_Teks yang Diberikan:_
==========

Panduan
Katedral Imamura (Gereja Katolik Imamura) adalah sebuah katedral Katolik yang terletak di Kota Tachiarai, Distrik Miike, Prefektur Fukuoka. Selesai dibangun pada tahun 1913 (Era Taisho), bangunan ini memiliki ciri khas arsitektur Romanesque dengan dua menara yang ikonik dan struktur bata merah yang megah. Karena statusnya sebagai Warisan Budaya Penting Nasional, bangunan ini merupakan salah satu contoh arsitektur gereja bata merah yang paling berharga di Jepang. Katedral ini melambangkan nilai sejarah yang tinggi, menjadi saksi bisu perjuangan umat yang mempertahankan iman mereka di masa lalu.
Sejarah tempat ini berakar jauh hingga masa 'Kakure Kirishitan' (Kristen Tersembunyi) pada zaman Edo. Pada tahun 1867, keberadaan umat tersembunksi di wilayah Imamura ditemukan oleh umat di Urakami. Setelah kembalinya iman Katolik yang ortodoks, katedral saat ini dibangun di bawah rencana Pastor Honda. Pembangunannya didukung oleh donasi dari berbagai negara, terutama Jerman, serta kerja keras dan dedikasi dari umat setempat. Menariknya, lonceng yang dulunya berada di menara katedral ini sempat diambil untuk keperluan perang selama Perang Dunia II. Katedral ini adalah perpaduan antara keteguhan iman, dukungan internasional, dan pengabdian masyarakat lokal.
Titik perhatian utama adalah gaya arsitekturnya yang unik. Eksterior bergaya Romanesque dengan menara kembar segi enam di bagian depan ini didesain dengan model Katedral Urakami lama di Nagasaki, menjadikannya struktur yang sangat langka di wilayah Kyushu. Di bagian dalam, terdapat detail yang sangat teliti seperti kaca patri buatan Prancis, 14 lukisan suci yang menggambarkan sengsara Kristus, serta pilar yang menggunakan kayu dari Gunung Korara. Namun, harap diperhatikan bahwa saat ini sedang dilakukan pekerjaan penguatan struktur tahan gempa, sehingga akses untuk melihat bagian dalam bangunan mungkin akan dibatasi.
Anda dapat menikmati kemegahan bangunan ini di musim apa pun. Katedral ini akan terlihat sangat menawan saat cahaya matahari sedang lembut, yang menonjolkan tekstur bata merah dan dimensi arsitekturnya secara lebih nyata. Karena saat ini sedang dalam masa perbaikan struktur (dimulai sejak Juni 2022), ada kemungkinan Anda tidak dapat memasuki bagian dalam gedung. Kami menyarankan Anda untuk menikmati suasana tenang di sekitar katedral sambil mengagumi kemegahan eksteriornya sebagai bentuk penghormatan terhadap sejarah.

==========

_Entri yang Ditampilkan:_
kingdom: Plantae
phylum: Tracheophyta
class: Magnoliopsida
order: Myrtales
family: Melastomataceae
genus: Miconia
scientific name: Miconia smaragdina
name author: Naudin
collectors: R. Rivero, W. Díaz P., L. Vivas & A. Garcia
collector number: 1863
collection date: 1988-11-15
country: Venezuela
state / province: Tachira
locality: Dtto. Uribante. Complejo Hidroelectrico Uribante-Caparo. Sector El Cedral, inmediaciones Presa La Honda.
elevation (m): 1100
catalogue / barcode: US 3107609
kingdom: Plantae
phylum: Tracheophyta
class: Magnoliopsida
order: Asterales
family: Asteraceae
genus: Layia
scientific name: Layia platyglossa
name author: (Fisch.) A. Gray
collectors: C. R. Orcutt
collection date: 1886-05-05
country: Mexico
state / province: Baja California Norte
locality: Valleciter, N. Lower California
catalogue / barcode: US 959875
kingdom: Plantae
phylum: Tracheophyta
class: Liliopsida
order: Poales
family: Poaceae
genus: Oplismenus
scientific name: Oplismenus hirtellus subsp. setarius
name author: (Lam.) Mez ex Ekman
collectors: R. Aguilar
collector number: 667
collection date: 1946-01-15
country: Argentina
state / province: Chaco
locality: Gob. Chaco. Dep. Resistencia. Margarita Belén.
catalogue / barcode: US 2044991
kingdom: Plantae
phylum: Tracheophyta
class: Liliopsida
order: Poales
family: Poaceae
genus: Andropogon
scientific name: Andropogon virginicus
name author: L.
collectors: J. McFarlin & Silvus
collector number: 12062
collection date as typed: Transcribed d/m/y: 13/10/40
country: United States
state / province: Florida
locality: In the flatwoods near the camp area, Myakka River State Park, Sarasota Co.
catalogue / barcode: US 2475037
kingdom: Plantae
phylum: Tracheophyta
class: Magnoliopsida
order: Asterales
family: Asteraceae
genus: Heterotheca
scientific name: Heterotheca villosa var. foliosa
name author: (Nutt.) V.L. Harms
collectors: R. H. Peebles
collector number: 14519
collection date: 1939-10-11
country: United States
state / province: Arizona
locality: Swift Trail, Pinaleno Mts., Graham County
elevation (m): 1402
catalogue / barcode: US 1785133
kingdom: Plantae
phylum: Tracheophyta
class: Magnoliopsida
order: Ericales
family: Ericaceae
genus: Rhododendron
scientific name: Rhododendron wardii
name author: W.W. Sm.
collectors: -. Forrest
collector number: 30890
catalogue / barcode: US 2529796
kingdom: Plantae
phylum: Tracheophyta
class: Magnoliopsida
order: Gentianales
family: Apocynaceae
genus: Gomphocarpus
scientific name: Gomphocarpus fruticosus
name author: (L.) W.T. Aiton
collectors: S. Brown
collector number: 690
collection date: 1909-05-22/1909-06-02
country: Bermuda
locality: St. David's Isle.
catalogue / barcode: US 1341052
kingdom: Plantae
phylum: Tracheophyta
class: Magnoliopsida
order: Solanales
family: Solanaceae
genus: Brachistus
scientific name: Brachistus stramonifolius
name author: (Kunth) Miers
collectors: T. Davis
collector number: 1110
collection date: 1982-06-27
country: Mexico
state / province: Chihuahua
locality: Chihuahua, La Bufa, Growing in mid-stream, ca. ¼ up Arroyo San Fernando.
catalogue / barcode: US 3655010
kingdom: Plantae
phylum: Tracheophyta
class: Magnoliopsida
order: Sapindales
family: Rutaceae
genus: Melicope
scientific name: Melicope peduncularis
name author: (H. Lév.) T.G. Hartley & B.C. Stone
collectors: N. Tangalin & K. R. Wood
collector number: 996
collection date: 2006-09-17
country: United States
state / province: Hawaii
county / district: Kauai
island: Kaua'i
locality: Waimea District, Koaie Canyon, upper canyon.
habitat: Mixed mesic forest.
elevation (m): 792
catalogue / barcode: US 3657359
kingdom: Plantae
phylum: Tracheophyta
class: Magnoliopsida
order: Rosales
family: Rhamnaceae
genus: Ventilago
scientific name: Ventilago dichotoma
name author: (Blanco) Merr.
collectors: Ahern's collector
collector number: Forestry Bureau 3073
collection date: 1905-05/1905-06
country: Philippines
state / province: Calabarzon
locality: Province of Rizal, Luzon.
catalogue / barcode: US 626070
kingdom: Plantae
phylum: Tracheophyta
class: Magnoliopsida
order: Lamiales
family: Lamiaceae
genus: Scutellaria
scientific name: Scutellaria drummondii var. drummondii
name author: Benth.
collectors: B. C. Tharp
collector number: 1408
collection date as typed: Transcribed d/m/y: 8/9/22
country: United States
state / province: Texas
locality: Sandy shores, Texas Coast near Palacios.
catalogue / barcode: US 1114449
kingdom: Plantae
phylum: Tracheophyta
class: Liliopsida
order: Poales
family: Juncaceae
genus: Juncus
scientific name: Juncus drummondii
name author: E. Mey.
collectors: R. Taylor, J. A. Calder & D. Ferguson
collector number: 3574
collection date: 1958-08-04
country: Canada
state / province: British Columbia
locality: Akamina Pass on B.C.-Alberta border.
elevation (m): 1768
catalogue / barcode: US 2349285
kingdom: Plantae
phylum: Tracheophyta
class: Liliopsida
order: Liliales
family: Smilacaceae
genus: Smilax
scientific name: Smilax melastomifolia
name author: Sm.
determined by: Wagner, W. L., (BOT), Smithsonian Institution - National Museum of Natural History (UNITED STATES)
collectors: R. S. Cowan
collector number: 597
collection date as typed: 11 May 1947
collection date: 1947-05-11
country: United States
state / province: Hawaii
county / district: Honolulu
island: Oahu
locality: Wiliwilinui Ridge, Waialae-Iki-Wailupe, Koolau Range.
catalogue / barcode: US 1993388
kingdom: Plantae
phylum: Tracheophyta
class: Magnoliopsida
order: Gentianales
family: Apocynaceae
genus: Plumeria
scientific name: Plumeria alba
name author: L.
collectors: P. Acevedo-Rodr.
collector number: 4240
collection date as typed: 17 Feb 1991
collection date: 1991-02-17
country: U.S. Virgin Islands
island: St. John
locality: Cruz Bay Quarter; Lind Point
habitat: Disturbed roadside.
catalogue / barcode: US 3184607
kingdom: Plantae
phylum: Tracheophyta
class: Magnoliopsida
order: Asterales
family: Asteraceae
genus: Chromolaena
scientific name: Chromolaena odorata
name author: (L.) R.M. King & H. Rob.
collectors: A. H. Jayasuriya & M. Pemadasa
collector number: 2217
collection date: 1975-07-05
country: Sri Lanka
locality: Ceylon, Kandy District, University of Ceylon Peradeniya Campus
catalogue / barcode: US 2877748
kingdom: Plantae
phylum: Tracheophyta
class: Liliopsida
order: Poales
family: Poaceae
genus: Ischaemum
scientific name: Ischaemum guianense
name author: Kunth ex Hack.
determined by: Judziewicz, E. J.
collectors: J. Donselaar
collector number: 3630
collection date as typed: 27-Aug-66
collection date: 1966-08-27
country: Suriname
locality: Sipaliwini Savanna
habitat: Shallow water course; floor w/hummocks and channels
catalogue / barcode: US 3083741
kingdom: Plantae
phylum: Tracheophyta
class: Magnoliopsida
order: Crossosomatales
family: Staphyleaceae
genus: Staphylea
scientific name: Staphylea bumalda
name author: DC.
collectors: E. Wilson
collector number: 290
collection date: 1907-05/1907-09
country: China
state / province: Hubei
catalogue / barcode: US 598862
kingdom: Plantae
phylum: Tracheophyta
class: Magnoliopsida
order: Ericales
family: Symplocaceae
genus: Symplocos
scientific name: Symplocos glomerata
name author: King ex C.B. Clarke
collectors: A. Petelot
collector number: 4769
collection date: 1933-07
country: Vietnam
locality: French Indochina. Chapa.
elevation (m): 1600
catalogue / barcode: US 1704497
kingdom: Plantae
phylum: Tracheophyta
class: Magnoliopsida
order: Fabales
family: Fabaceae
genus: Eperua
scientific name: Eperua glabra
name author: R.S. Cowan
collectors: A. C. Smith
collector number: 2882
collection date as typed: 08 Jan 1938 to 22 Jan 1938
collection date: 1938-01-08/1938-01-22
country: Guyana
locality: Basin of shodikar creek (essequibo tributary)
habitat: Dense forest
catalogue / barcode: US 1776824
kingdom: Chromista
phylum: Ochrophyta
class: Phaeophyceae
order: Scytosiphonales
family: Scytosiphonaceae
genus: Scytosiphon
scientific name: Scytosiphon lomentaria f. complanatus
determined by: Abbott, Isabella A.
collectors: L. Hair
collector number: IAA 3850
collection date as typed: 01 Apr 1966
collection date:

==========

_Daftar Tugas:_
1 – Tentukan apakah setiap pernyataan berikut sesuai dengan teks tentang Katedral Imamura. Jawab ya atau tidak dan kutip kata-kata penentunya dari teks: (a) Katedral Imamura selesai dibangun pada tahun 1913; (b) kaca patri di dalam katedral dibuat di Jerman; (c) pekerjaan perbaikan struktur dimulai pada Juni 2022.
2 – Menurut teks tentang Katedral Imamura, dari mana asal kayu yang digunakan untuk pilar di bagian dalam katedral?
3 – Lanjutkan teks tentang Katedral Imamura mulai setelah kalimat terakhirnya.
Entri tidak berperan sama sekali dalam latihan ini.

_Jawaban Latihan:_
1 –
(a) Ya: "Selesai dibangun pada tahun 1913 (Era Taisho)".
(b) Tidak: "kaca patri buatan Prancis".
(c) Ya: "dimulai sejak Juni 2022".

2 – Dari Gunung Korara.

3 –
Karena adanya pekerjaan pemeliharaan dan restorasi, partisipasi dalam misa atau kunjungan ke bagian dalam bangunan saat ini sangat dibatasi. Aktivitas utama yang dapat dilakukan adalah 'eksplorasi sejarah' dengan mengamati eksterior bangunan yang bersejarah dan mempelajari latar belakang desain serta sejarah umat Kristen tersembunyi di Jepang. Anda dapat menikmati perjalanan spiritual dengan berjalan santai di sekitar lingkungan kota yang tenang, menelusuri jejak iman yang dijaga oleh umat terdahulu.
Di sekitar Tachiarai, terdapat pemandangan yang kental dengan nuansa sejarah. Terdapat berbagai titik yang memungkinkan Anda untuk bersentuhan dengan budaya lokal dan bangunan bersejarah lainnya. Setelah mengunjungi katedral, kami menyarankan Anda untuk berjalan-jalan santai sambil menikmati pemandangan pedesaan yang damai di sekitarnya.
Katedral adalah tempat ibadah dan merupakan aset budaya bersejarah. Kami meminta pengunjung untuk menjaga sikap hormat selama berkunjung. Disarankan untuk mengenakan pakaian yang sopan dan tidak terlalu terbuka. Karena saat ini sedang ada renovasi, pastikan Anda tidak memasuki area terlarang atau area konstruksi. Selain itu, harap menjaga ketenangan dan tidak berbicara dengan suara keras demi menghormati lingkungan pemukiman warga sekitar.